BEGIN Supplied material

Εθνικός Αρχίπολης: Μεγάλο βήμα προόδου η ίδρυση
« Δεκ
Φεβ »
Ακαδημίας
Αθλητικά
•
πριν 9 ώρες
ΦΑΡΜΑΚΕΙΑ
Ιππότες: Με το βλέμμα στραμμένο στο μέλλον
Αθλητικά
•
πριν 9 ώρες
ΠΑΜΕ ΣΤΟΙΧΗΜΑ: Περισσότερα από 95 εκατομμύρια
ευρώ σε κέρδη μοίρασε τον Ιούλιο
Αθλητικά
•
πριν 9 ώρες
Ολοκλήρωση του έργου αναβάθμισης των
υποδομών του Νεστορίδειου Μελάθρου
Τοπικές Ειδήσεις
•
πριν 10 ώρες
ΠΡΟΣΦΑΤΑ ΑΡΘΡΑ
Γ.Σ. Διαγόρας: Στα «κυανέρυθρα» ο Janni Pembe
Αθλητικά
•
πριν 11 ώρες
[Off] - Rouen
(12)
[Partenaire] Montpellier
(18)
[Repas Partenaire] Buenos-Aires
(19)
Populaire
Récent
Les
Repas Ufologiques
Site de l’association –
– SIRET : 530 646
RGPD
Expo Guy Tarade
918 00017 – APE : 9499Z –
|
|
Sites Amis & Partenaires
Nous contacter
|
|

END Supplied material

What needs to be done:
Output nothing but the line containing "Expo Guy Tarade" and each line after it in the entries above, exactly as written.

Finished exercise:
Expo Guy Tarade
918 00017 – APE : 9499Z –
|
|
Sites Amis & Partenaires
Nous contacter
|
|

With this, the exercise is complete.